“GLP-1s wreck your bones and cause osteoporosis.”
What the evidence shows
Losing a lot of weight by any method tends to lower bone mineral density (BMD) somewhat — a lighter skeleton is loaded less, and rapid loss can increase bone turnover. GLP-1s share this. In a 2024 phase 2 trial in adults at increased fracture risk, 52 weeks of once-weekly semaglutide modestly reduced bone density at the hip and spine versus placebo, which the authors attributed largely to the accompanying weight loss (about 6.8 kg more than placebo). Crucially, that's not the same as "osteoporosis": a meta-analysis of 44 randomized trials found fracture risk was not increased and was actually *lower* with GLP-1 drugs (relative risk about 0.77), with the benefit related to longer treatment.
What we still don’t know
The trials weren't designed or long enough to settle real-world fracture outcomes, so a small effect over many years can't be excluded — especially in older adults, post-menopausal women, or people who already have low bone mass.
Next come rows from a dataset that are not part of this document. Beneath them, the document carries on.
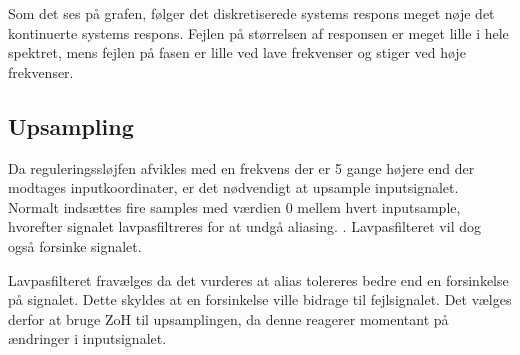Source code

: Som det ses på grafen, følger det diskretiserede systems respons meget nøje det kontinuerte systems respons.
Fejlen på størrelsen af responsen er meget lille i hele spektret,
mens fejlen på fasen er lille ved lave frekvenser og stiger ved høje frekvenser.

\subsection{Upsampling}
\label{subsec:upsampling}

Da reguleringssløjfen afvikles med en frekvens der er 5 gange højere end der modtages inputkoordinater, er det nødvendigt at upsample inputsignalet. 
Normalt indsættes fire samples med værdien 0 mellem hvert inputsample, hvorefter signalet lavpasfiltreres for at undgå aliasing. \citep[s. 562]{dsp}. 
Lavpasfilteret vil dog også forsinke signalet. 



Lavpasfilteret fravælges da det vurderes at alias tolereres bedre end en forsinkelse på signalet. Dette skyldes at en forsinkelse ville bidrage til fejlsignalet. 
Det vælges derfor at bruge ZoH til upsamplingen, da denne reagerer momentant på ændringer i inputsignalet. 


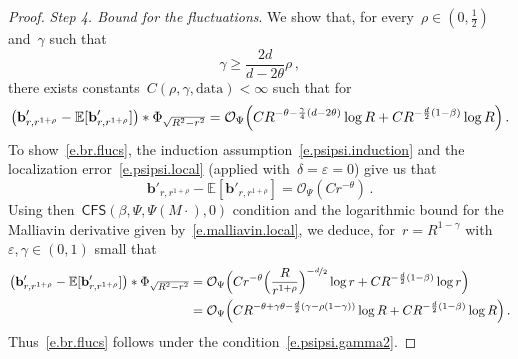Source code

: \documentclass[11pt,twoside]{article} %
\numberwithin{equation}{section}
\theoremstyle{definition}
\newcommand{\eps}{\varepsilon}
\renewcommand{\b}{\ensuremath{\mathbf{b}}}
\newcommand{\ep}{\eps}
\newcommand{\E}{\mathbb{E}}
\renewcommand{\O}{\mathcal{O}}
\newcommand{\data}{\mathrm{data}}
\newcommand{\CFS}{\mathsf{CFS}}
\begin{document}
\begin{proof}
\smallskip 

\emph{Step 4. Bound for the fluctuations}. We show that, for every~$\rho \in (0,\frac12)$ and~$\gamma$ such that 
\begin{equation} \label{e.psipsi.gamma2}
\gamma \geq \frac{2d}{d-2\theta} \rho \,,
\end{equation}
there exists constants~$C(\rho,\gamma,\data) < \infty$ such that for
\begin{equation}  \label{e.br.flucs}
\bigl( \b'_{r,r^{1+\rho}} - \E [ \b'_{r,r^{1+\rho}} ] \bigr) \ast \Phi_{\sqrt{R^2-r^2}} 
= 
 \O_{\Psi} \Bigl(  C R^{-\theta - \frac{\gamma}{4}(d- 2\theta)}  \log R  + C R^{-\frac d2(1-\beta) } \log R  \Bigr) 
\,.
\end{equation}
To show~\eqref{e.br.flucs}, the induction assumption~\eqref{e.psipsi.induction} and the localization error~\eqref{e.psipsi.local} (applied with~$\delta = \ep = 0$) give us that 
\begin{equation*}  
 \b'_{r,r^{1+\rho}} - \E [ \b'_{r,r^{1+\rho}} ]  
 =  
 \O_{\Psi} (C r^{- \theta})
 \,.
\end{equation*}
Using then~$\CFS(\beta,\Psi,\Psi(M \cdot),0)$ condition and the logarithmic bound for the Malliavin derivative given by~\eqref{e.malliavin.local}, we deduce, for~$r = R^{1-\gamma}$ with~$\ep,\gamma\in (0,1)$ small that
\begin{align*}  
\bigl( \b'_{r,r^{1+\rho}} - \E [ \b'_{r,r^{1+\rho}} ] \bigr) \ast \Phi_{\sqrt{R^2-r^2}}
 & = 
 \O_{\Psi} \Bigl( C r^{-\theta} \Bigl( \frac{R}{r^{1+\rho}} \Bigr)^{-\nicefrac d2} \log r + C  R^{-\frac d2(1-\beta) } \log r  \Bigr)
  \\ & 
 =
 \O_{\Psi} \Bigl(  C R^{-\theta + \gamma \theta - \frac{d}{2} (\gamma - \rho(1-\gamma) ) }  \log R  + C R^{-\frac d2(1-\beta) } \log R  \Bigr) 
 \,.
\end{align*}
Thus~\eqref{e.br.flucs} follows under the condition~\eqref{e.psipsi.gamma2}.




\smallskip 


\end{proof}
\end{document}
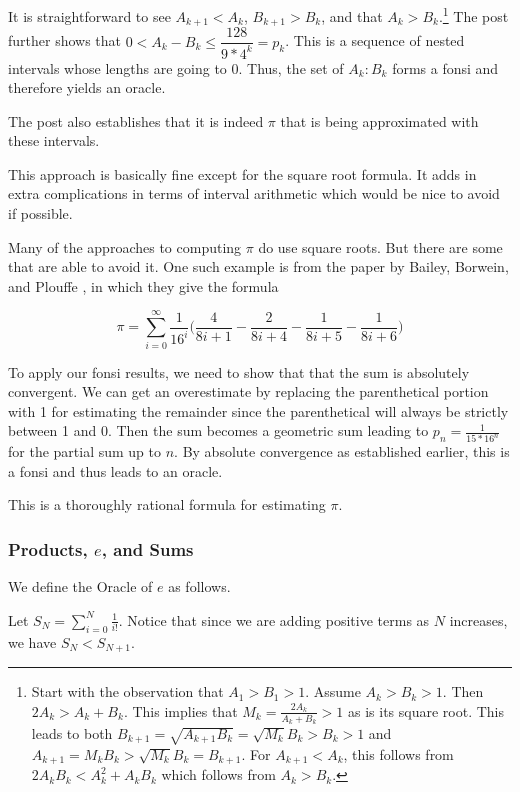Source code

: \documentclass[12pt]{article}
\begin{document}
It is straightforward to see $A_{k+1} < A_k$, $B_{k+1} > B_k$, and that $A_k > B_k$.\footnote{Start with the observation that $A_1 > B_1 > 1$. Assume $A_k > B_k > 1$. Then $2 A_k  > A_k + B_k$. This implies that $M_k = \frac{2A_k}{A_k + B_k}>1$ as is its square root. This leads to both $B_{k+1} =  \sqrt{A_{k+1} B_k} = \sqrt{M_k} B_k > B_k > 1$  and $A_{k+1} = M_k B_k > \sqrt{M_k} B_k = B_{k+1}$.  For $A_{k+1} < A_k$, this follows from $2A_k B_k < A_k^2 + A_kB_k$ which follows from $A_k > B_k$.} The post further shows that $0 < A_k - B_k \leq \dfrac{128}{9*4^k} = p_k $. This is a sequence of nested intervals whose lengths are going to 0. Thus, the set of $A_k:B_k$ forms a fonsi and therefore yields an oracle. 

The post also establishes that it is indeed $\pi$ that is being approximated with these intervals.

This approach is basically fine except for the square root formula. It adds in extra complications in terms of interval arithmetic which would be nice to avoid if possible. 

Many of the approaches to computing $\pi$ do use square roots. But there are some that are able to avoid it. One such example is from the paper by Bailey, Borwein, and Plouffe \cite{BBP}, in which they give the formula 

\[ 
\pi = \sum_{i=0}^\infty \frac{1}{16^i} \bigg( \frac{4}{8i+1} - \frac{2}{8i+4} - \frac{1}{8i+5} - \frac{1}{8i+6} \bigg)
\]


To apply our fonsi results, we need to show that that the sum is absolutely convergent. We can get an overestimate by replacing the parenthetical portion with 1 for estimating the remainder since the parenthetical will always be strictly between 1 and 0. Then the sum becomes a geometric sum leading to $p_n = \frac{1}{15*16^n}$ for the partial sum up to $n$. By absolute convergence as established earlier, this is a fonsi and thus leads to an oracle.  

This is a thoroughly rational formula for estimating $\pi$.

\subsubsection{Products, \texorpdfstring{$e$}{e}, and Sums}\label{sec:e}

We define the Oracle of $e$ as follows. 

Let $S_N = \sum_{i=0}^N \frac{1}{i!}$. Notice that since we are adding positive terms as $N$ increases, we have $S_N < S_{N+1}$. 
\end{document}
How much resistance training, adequate protein, calcium/vitamin D, and a slower pace of loss protect bone in this specific setting is plausible but not firmly quantified.
Why the claim misleads
"Wreck your bones / cause osteoporosis" inflates a modest, weight-loss-linked dip in bone density into a diagnosed bone disease and a fracture epidemic the fracture data don't show. The measured BMD change is real and worth managing — bone-protective habits and monitoring matter, particularly for people already at risk — but it is not evidence the drug is dissolving the skeleton.